鳩羽に連絡を入れると昼の2時に会うことになった。その前にと一ノ瀬は若芽に電話を入れた。

「ああ、若芽か?頼みたいことがある。東雲と一緒に調べてくれ。」

「先生、もし僕の仮説が証明されたら…。」

直哉が、目を伏せた。すると一ノ瀬は、直哉の頭に手をのせた。

「確かに残酷な結果になるかも知れない。でもな、人間ってそんなにやわじゃない。誰かが支えてあげれば倍の力だって出るんだぞ。今のお前らみたいに。」

一ノ瀬は、目を細め優しく微笑んだ。

一ノ瀬たちは、鳩羽に会うため前にも行ったファミリーレストランにへ向かった。

「あっ、一ノ瀬さん!」

鳩羽は、窓際の席に座っていた。

「あの、茜は見つかったんでしょうか?」

「はい。

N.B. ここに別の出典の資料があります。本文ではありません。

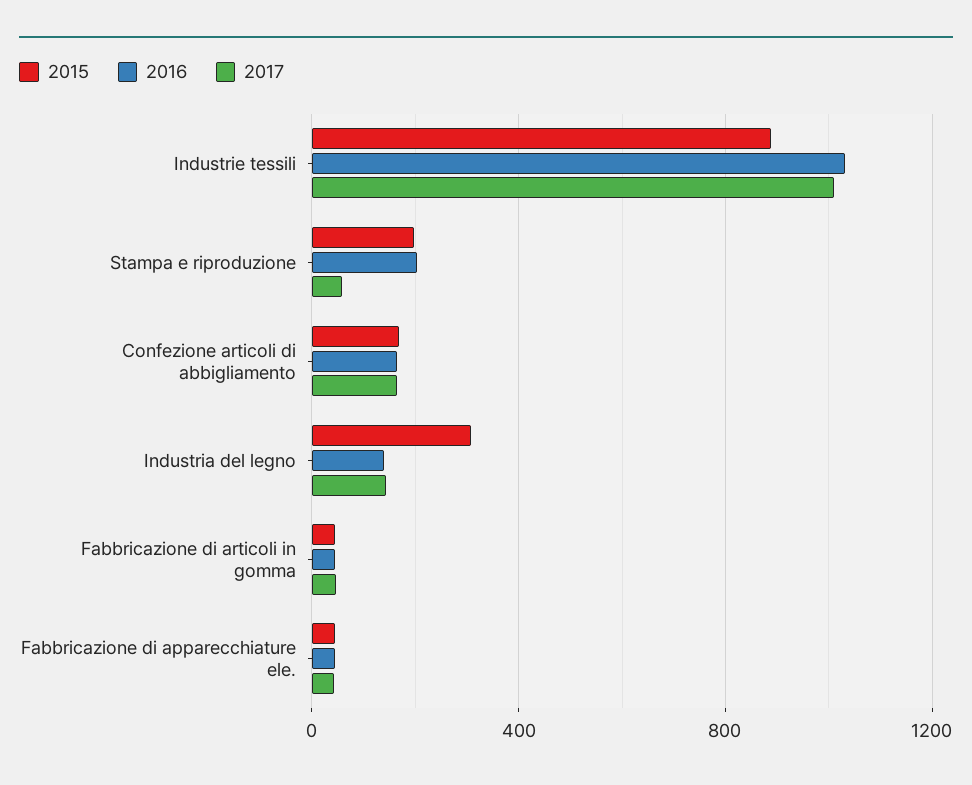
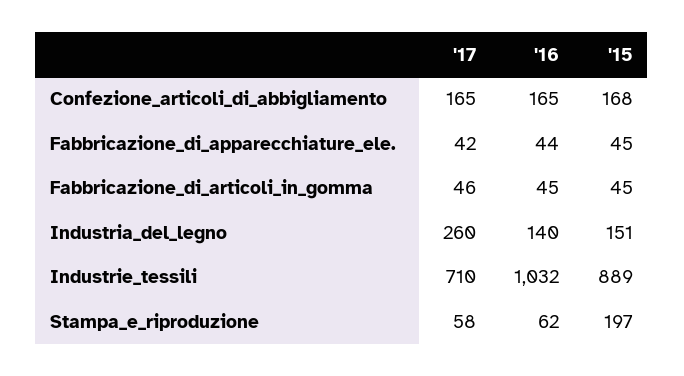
  {
    "2015": {
      "Industrie tessili": 889,
      "Stampa e riproduzione": 197,
      "Confezione articoli di abbigliamento": 168,
-     "Industria del legno": 300,
+     "Industria del legno": 151,
      "Fabbricazione di articoli in gomma": 45,
      "Fabbricazione di apparecchiature ele.": 45
    },
    "2016": {
      "Industrie tessili": 1032,
-     "Stampa e riproduzione": 200,
+     "Stampa e riproduzione": 62,
      "Confezione articoli di abbigliamento": 165,
      "Industria del legno": 140,
      "Fabbricazione di articoli in gomma": 45,
      "Fabbricazione di apparecchiature ele.": 44
    },
    "2017": {
-     "Industrie tessili": 1000,
+     "Industrie tessili": 710,
      "Stampa e riproduzione": 58,
      "Confezione articoli di abbigliamento": 165,
-     "Industria del legno": 150,
+     "Industria del legno": 260,
      "Fabbricazione di articoli in gomma": 46,
      "Fabbricazione di apparecchiature ele.": 42
    }
  }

見つかりました。そして生きています。」

「よかった。…ほんと…よかった。」

鳩羽は、目を潤ませながら噛み締めるように言った。

「で、どこに?」

「それが、今彼女はある事件と関わっていて。会える状態ではないんです。」

「事件…ですか?」

「はい。ですがもうじき必ず会うことになります。それまでご辛抱下さい。」

一ノ瀬の真摯な対応に鳩羽は何も言い返すことはなかった。

「話しは変わるんですが…。」

一ノ瀬が、切り替えた。

「鳩羽さん、鶴橋葵という女性を知っていますか?」

「鶴橋…葵さん?んん…。僕の周りには葵という女性は…。」

直哉が、タブレットを取り出してきた。

「こんな顔なんですが…。」

そこには彼女のモンタージュ写真があった。

「お前!いつのまに…。」

「あのあと若芽君に頼んで作って貰ったんです。役にたつかなって。」

「お見逸れしました。」

一ノ瀬は、数回頭を縦に振りながら言った。

数秒間、鳩羽は写真を見つめた。そしてポツリと呟いた。